Rentrée 2013 : Un petit mot sur les foires au vin

Raoul Salama de la Revue des Vins de France était sur BFM TV il y a quelques instants. La chaîne d’infos titrait « Un moment clé pour les amateurs comme pour les grandes surfaces ».

Bordeaux représente habituellement 50% des références présentées lors des foires au vin, selon le spécialiste invité sur le plateau de Ronald Guintrange et Karine de Ménonville. Cette part pourrait être moins significative cette année en raison d’une baisse des prix généralisée et du côté moins glamour du 2011 comparé aux superbes 2009 et 2010. C’est pourtant un millésime agréable, avec une belle expression fruitée. Sûrement pas un millésime de grande garde, mais idéal pour apprécier les vins rapidement.

Le conseil du spécialiste : y aller les premiers jours car les vins les plus intéressants sont les plus recherchés. On le constate chaque année : certains casiers sont vides après quelques jours quand d’autres restent pleins jusqu’à la fin de l’opération. Les stars convoitées disparaissent même parfois lors des soirées inaugurales, la veille du démarrage !

« Y a-t-il des pièges à éviter ? », demande Karine de Ménonville. Des « rossignols » pour Raoul Salama, il y en a évidemment, avec « des fausses bonnes promotions ». Avec 5.000 références lors de cet évènement qui a une dimension nationale, il est difficile de s’y retrouver. En résumé, il y a de tout. De fait, les grands noms servent de produits d’appel pour vendre les autres produits. Les détracteurs des foires au vin dénoncent en général les deux choses suivantes :

–          les vraies affaires sont très rares

–          l’opération sert surtout à écouler la majorité des vins, moins intéressante

Comme le précise Denis Saverot dans l’édito du numéro de rentrée de la RVF actuellement en kiosque, le gros avantage des grands distributeurs est là : « ils peuvent vendre des vins avec une marge zéro » (en se rattrapant sur d’autres produits car à l’inverse des cavistes ils ne vendent pas que du vin).

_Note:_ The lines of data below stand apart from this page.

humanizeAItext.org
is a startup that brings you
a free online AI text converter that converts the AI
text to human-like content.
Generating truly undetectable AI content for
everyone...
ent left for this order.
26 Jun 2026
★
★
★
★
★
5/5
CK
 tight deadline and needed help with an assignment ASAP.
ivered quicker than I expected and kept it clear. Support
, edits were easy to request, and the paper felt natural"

Cependant leur offre reste généraliste et le client n’aura pas les mêmes conseils que chez un caviste spécialisé.

A titre personnel, je dirais que plus les prix sont bas, plus c’est mauvais pour le viticulteur.C’est notamment pour cette raison que les foires aux vins se feront sans moi. Au moins pour cette année : alexis-sabourin-wines.com célèbrera peut-être à sa façon la rentrée 2014. Pour l’heure, le référencement naturel du site est seulement en train de se mettre en place, c’est encore le tout début de l’histoire.

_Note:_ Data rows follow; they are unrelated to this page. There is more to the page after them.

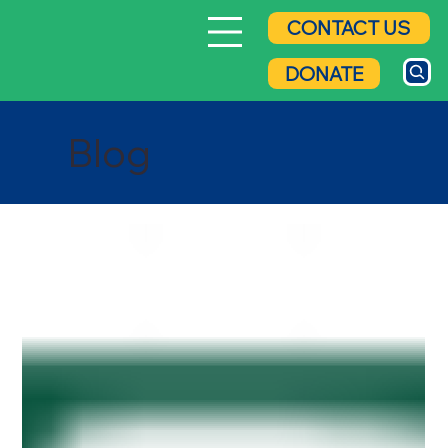
CONTACT US
DONATE
Blog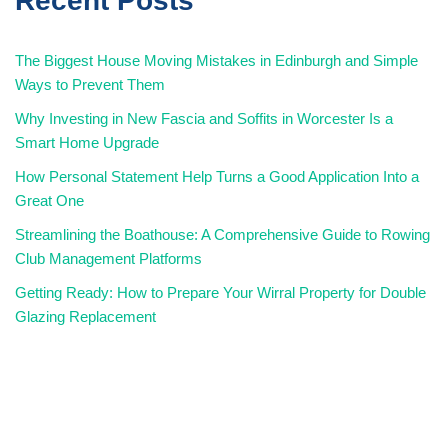
Recent Posts
The Biggest House Moving Mistakes in Edinburgh and Simple
Ways to Prevent Them
Why Investing in New Fascia and Soffits in Worcester Is a
Smart Home Upgrade
How Personal Statement Help Turns a Good Application Into a
Great One
Streamlining the Boathouse: A Comprehensive Guide to Rowing
Club Management Platforms
Getting Ready: How to Prepare Your Wirral Property for Double
Glazing Replacement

« Avez-vous des pépites à conseiller ? », demande Ronald Guintrange sur BFM TV. Le spécialiste invité par la chaîne s’est contenté de mettre en avant un seul vin. A vrai dire, on retrouve dans les grandes surfaces essentiellement les vins des domaines les plus importants. Les gros volumes, c’est le propre de la GD. Donc aucune cuvée confidentielle en vue.

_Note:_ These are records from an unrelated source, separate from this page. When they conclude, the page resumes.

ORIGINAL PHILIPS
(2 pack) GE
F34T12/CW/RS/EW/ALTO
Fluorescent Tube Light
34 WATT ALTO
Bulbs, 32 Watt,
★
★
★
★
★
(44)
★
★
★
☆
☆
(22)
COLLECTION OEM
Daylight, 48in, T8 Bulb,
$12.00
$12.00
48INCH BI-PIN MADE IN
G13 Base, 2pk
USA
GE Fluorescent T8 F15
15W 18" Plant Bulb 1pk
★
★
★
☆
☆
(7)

A condition de réagir les premiers jours, on trouvera tout de même certains crus parfois difficiles à trouver ou des valeurs sûres, comme le Château Lagrézette 2005 mis en avant par Raoul Salama. Un Cahors dont j’ai goûté le millésime 2004 récemment. Un vin typique de son AOC où le cépage Malbec règne en maître, avec une couleur noire et très tannique. Loin d’être un summum de finesse mais très bon, avec des arômes mûrs. Plaira plutôt aux amateurs de vins virils.